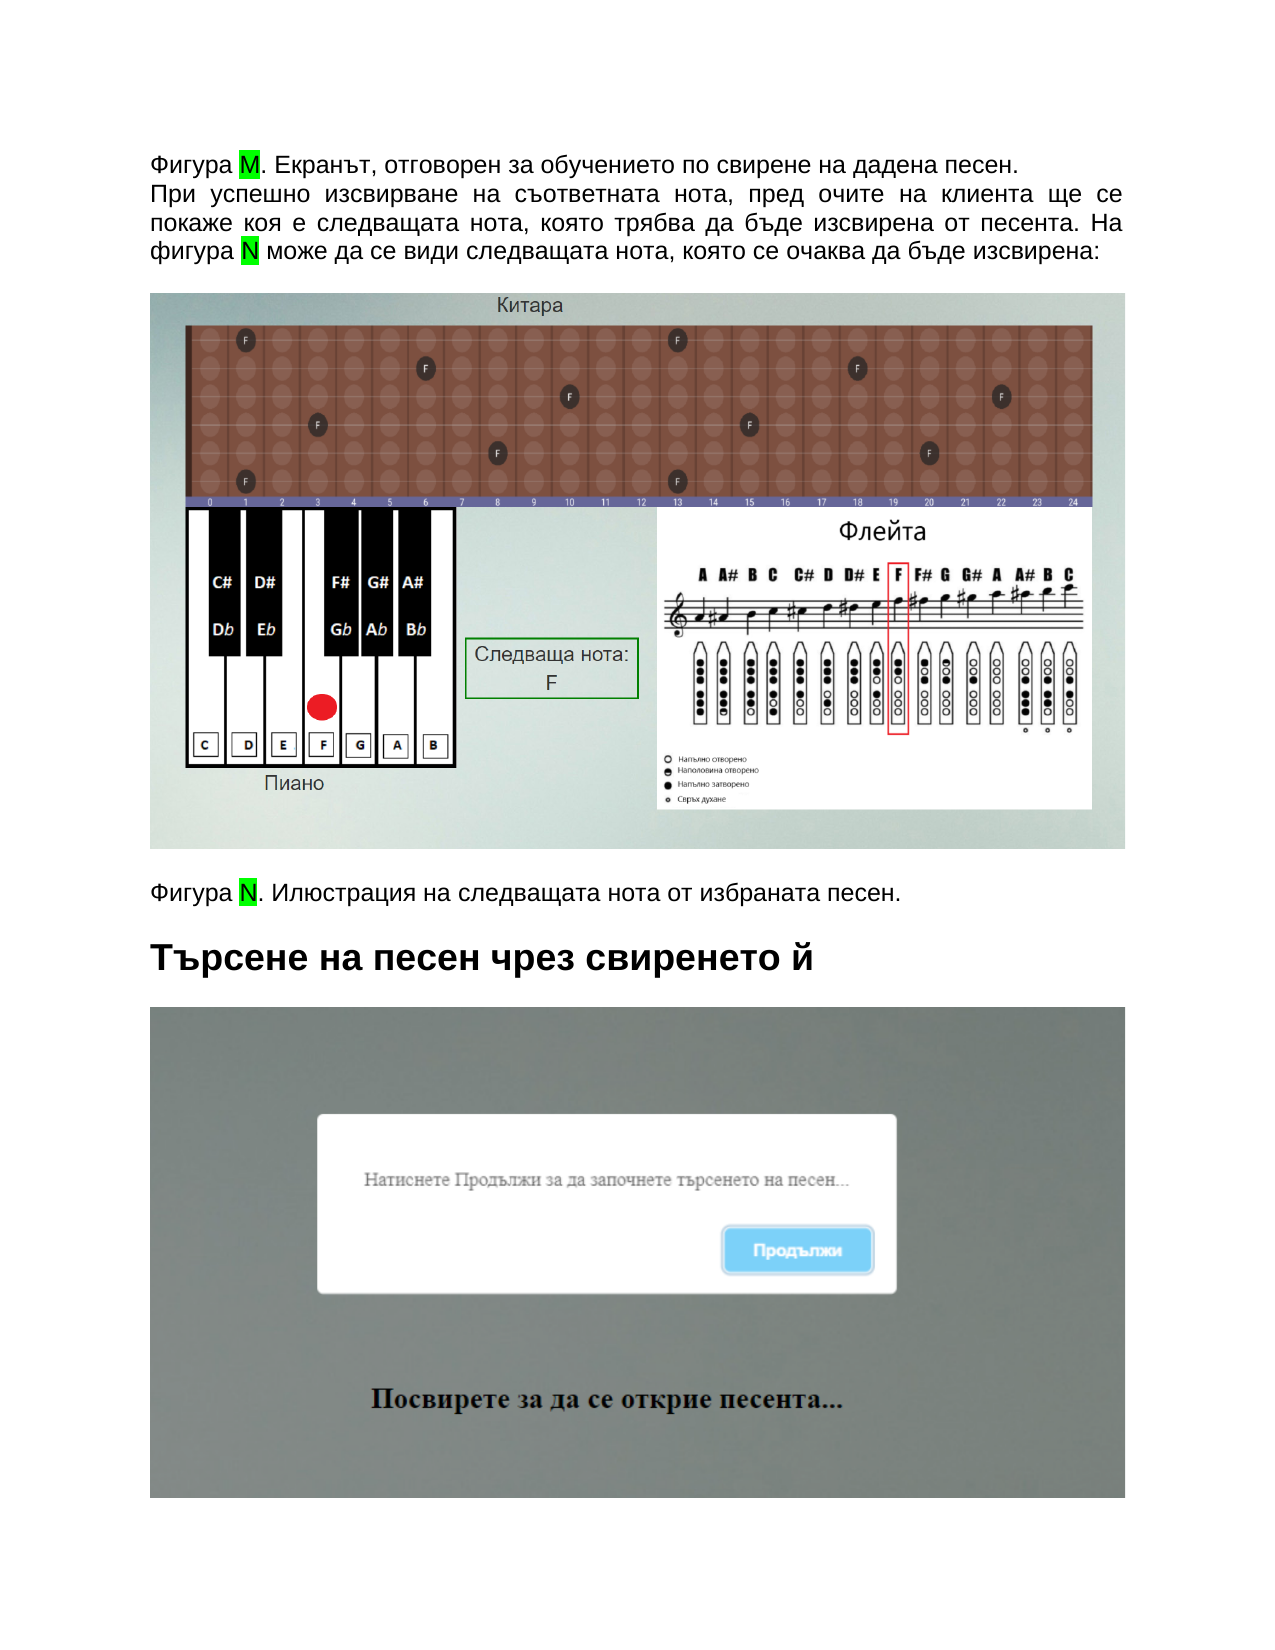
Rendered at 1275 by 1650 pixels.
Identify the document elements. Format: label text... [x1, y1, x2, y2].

picture [150, 293, 1125, 849]
text Търсене на песен чрез свиренето й [150, 935, 1125, 978]
text Фигура M. Екранът, отговорен за обучението по свирене на дадена песен. [260, 150, 1125, 179]
text Фигура N. Илюстрация на следващата нота от избраната песен. [150, 878, 239, 906]
text Фигура M. Екранът, отговорен за обучението по свирене на дадена песен. [150, 150, 239, 179]
text Фигура N. Илюстрация на следващата нота от избраната песен. [257, 878, 1125, 906]
text При успешно изсвирване на съответната нота, пред очите на клиента ще се покаже коя е следващата нота, която трябва да бъде изсвирена от песента. На фигура N може да се види следващата нота, която се очаква да бъде изсвирена: [150, 179, 1125, 265]
picture [150, 1007, 1125, 1498]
- - -
Everything in the material except the pictures should be restated word for word.

» **Finished task**:
Rendered at 1275 by 1650 pixels.
Identify the document elements. Format: label text... [x1, y1, x2, y2].

picture [150, 293, 1125, 849]
text Търсене на песен чрез свиренето й [150, 935, 1125, 978]
text Фигура M. Екранът, отговорен за обучението по свирене на дадена песен. [260, 150, 1125, 179]
text Фигура N. Илюстрация на следващата нота от избраната песен. [150, 878, 239, 906]
text Фигура M. Екранът, отговорен за обучението по свирене на дадена песен. [150, 150, 239, 179]
text Фигура N. Илюстрация на следващата нота от избраната песен. [257, 878, 1125, 906]
text При успешно изсвирване на съответната нота, пред очите на клиента ще се покаже коя е следващата нота, която трябва да бъде изсвирена от песента. На фигура N може да се види следващата нота, която се очаква да бъде изсвирена: [150, 179, 1125, 265]
picture [150, 1007, 1125, 1498]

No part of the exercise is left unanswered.